** MATERIAL SUPPLIED follows **
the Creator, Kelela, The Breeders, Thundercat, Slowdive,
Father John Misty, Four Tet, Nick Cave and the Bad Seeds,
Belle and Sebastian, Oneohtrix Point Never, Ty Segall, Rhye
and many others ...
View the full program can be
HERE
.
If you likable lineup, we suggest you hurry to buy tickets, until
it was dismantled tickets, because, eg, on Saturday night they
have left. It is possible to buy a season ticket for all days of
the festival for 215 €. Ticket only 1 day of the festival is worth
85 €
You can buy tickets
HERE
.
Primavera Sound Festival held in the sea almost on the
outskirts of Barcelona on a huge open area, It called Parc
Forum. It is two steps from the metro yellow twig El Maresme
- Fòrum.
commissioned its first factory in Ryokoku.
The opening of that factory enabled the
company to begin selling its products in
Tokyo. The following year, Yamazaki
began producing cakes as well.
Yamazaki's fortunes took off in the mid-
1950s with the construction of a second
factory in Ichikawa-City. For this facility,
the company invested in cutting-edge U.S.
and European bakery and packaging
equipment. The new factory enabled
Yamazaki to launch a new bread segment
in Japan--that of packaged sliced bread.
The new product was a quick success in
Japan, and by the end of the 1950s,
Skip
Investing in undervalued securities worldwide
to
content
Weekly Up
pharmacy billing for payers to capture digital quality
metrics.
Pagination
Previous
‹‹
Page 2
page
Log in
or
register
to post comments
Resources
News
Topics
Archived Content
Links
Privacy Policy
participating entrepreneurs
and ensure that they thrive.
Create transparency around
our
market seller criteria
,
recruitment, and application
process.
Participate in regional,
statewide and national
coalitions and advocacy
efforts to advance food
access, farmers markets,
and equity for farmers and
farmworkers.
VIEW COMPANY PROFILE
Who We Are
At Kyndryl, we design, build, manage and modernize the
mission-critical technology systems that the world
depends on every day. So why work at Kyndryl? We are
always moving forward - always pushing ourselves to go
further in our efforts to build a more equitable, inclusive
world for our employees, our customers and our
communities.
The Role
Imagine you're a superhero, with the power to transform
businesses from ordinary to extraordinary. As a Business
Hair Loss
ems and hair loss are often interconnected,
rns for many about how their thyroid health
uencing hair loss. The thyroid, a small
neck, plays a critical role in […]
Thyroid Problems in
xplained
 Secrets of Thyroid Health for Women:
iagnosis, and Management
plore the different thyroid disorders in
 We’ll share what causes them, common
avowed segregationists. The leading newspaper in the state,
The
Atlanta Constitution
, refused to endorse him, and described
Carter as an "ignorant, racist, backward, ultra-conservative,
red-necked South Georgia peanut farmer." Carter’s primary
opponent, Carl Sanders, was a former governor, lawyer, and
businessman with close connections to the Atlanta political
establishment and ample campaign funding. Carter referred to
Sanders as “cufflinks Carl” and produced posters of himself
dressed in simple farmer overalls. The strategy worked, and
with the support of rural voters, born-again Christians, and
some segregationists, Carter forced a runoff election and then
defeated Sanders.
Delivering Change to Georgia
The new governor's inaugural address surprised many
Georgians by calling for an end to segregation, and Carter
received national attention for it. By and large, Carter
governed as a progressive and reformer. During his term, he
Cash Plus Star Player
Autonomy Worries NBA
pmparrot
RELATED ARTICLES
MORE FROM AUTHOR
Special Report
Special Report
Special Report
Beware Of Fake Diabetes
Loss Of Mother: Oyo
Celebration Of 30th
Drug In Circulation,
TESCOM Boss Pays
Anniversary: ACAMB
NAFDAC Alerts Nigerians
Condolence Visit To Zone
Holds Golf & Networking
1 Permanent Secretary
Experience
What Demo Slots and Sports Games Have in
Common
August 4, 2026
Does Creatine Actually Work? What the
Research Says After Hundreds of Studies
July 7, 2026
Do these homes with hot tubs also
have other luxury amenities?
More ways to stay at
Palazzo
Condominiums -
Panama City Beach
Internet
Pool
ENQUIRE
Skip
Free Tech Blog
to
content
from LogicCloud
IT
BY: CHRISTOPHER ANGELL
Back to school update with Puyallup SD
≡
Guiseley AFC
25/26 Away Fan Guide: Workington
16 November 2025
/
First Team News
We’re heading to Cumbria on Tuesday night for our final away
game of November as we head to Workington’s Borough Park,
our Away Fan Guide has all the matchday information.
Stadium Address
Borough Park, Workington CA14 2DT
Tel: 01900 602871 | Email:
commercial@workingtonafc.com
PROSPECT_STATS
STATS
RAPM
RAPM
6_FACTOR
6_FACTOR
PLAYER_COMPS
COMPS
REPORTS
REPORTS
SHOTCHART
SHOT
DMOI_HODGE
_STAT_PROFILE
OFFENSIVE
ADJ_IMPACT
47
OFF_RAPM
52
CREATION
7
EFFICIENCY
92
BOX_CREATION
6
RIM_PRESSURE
** End of MATERIAL SUPPLIED **
(WORK ITEM) Please return all of the entries shown above, exactly as they stand.

(RESPONSE AREA)
the Creator, Kelela, The Breeders, Thundercat, Slowdive,
Father John Misty, Four Tet, Nick Cave and the Bad Seeds,
Belle and Sebastian, Oneohtrix Point Never, Ty Segall, Rhye
and many others ...
View the full program can be
HERE
.
If you likable lineup, we suggest you hurry to buy tickets, until
it was dismantled tickets, because, eg, on Saturday night they
have left. It is possible to buy a season ticket for all days of
the festival for 215 €. Ticket only 1 day of the festival is worth
85 €
You can buy tickets
HERE
.
Primavera Sound Festival held in the sea almost on the
outskirts of Barcelona on a huge open area, It called Parc
Forum. It is two steps from the metro yellow twig El Maresme
- Fòrum.
commissioned its first factory in Ryokoku.
The opening of that factory enabled the
company to begin selling its products in
Tokyo. The following year, Yamazaki
began producing cakes as well.
Yamazaki's fortunes took off in the mid-
1950s with the construction of a second
factory in Ichikawa-City. For this facility,
the company invested in cutting-edge U.S.
and European bakery and packaging
equipment. The new factory enabled
Yamazaki to launch a new bread segment
in Japan--that of packaged sliced bread.
The new product was a quick success in
Japan, and by the end of the 1950s,
Skip
Investing in undervalued securities worldwide
to
content
Weekly Up
pharmacy billing for payers to capture digital quality
metrics.
Pagination
Previous
‹‹
Page 2
page
Log in
or
register
to post comments
Resources
News
Topics
Archived Content
Links
Privacy Policy
participating entrepreneurs
and ensure that they thrive.
Create transparency around
our
market seller criteria
,
recruitment, and application
process.
Participate in regional,
statewide and national
coalitions and advocacy
efforts to advance food
access, farmers markets,
and equity for farmers and
farmworkers.
VIEW COMPANY PROFILE
Who We Are
At Kyndryl, we design, build, manage and modernize the
mission-critical technology systems that the world
depends on every day. So why work at Kyndryl? We are
always moving forward - always pushing ourselves to go
further in our efforts to build a more equitable, inclusive
world for our employees, our customers and our
communities.
The Role
Imagine you're a superhero, with the power to transform
businesses from ordinary to extraordinary. As a Business
Hair Loss
ems and hair loss are often interconnected,
rns for many about how their thyroid health
uencing hair loss. The thyroid, a small
neck, plays a critical role in […]
Thyroid Problems in
xplained
 Secrets of Thyroid Health for Women:
iagnosis, and Management
plore the different thyroid disorders in
 We’ll share what causes them, common
avowed segregationists. The leading newspaper in the state,
The
Atlanta Constitution
, refused to endorse him, and described
Carter as an "ignorant, racist, backward, ultra-conservative,
red-necked South Georgia peanut farmer." Carter’s primary
opponent, Carl Sanders, was a former governor, lawyer, and
businessman with close connections to the Atlanta political
establishment and ample campaign funding. Carter referred to
Sanders as “cufflinks Carl” and produced posters of himself
dressed in simple farmer overalls. The strategy worked, and
with the support of rural voters, born-again Christians, and
some segregationists, Carter forced a runoff election and then
defeated Sanders.
Delivering Change to Georgia
The new governor's inaugural address surprised many
Georgians by calling for an end to segregation, and Carter
received national attention for it. By and large, Carter
governed as a progressive and reformer. During his term, he
Cash Plus Star Player
Autonomy Worries NBA
pmparrot
RELATED ARTICLES
MORE FROM AUTHOR
Special Report
Special Report
Special Report
Beware Of Fake Diabetes
Loss Of Mother: Oyo
Celebration Of 30th
Drug In Circulation,
TESCOM Boss Pays
Anniversary: ACAMB
NAFDAC Alerts Nigerians
Condolence Visit To Zone
Holds Golf & Networking
1 Permanent Secretary
Experience
What Demo Slots and Sports Games Have in
Common
August 4, 2026
Does Creatine Actually Work? What the
Research Says After Hundreds of Studies
July 7, 2026
Do these homes with hot tubs also
have other luxury amenities?
More ways to stay at
Palazzo
Condominiums -
Panama City Beach
Internet
Pool
ENQUIRE
Skip
Free Tech Blog
to
content
from LogicCloud
IT
BY: CHRISTOPHER ANGELL
Back to school update with Puyallup SD
≡
Guiseley AFC
25/26 Away Fan Guide: Workington
16 November 2025
/
First Team News
We’re heading to Cumbria on Tuesday night for our final away
game of November as we head to Workington’s Borough Park,
our Away Fan Guide has all the matchday information.
Stadium Address
Borough Park, Workington CA14 2DT
Tel: 01900 602871 | Email:
commercial@workingtonafc.com
PROSPECT_STATS
STATS
RAPM
RAPM
6_FACTOR
6_FACTOR
PLAYER_COMPS
COMPS
REPORTS
REPORTS
SHOTCHART
SHOT
DMOI_HODGE
_STAT_PROFILE
OFFENSIVE
ADJ_IMPACT
47
OFF_RAPM
52
CREATION
7
EFFICIENCY
92
BOX_CREATION
6
RIM_PRESSURE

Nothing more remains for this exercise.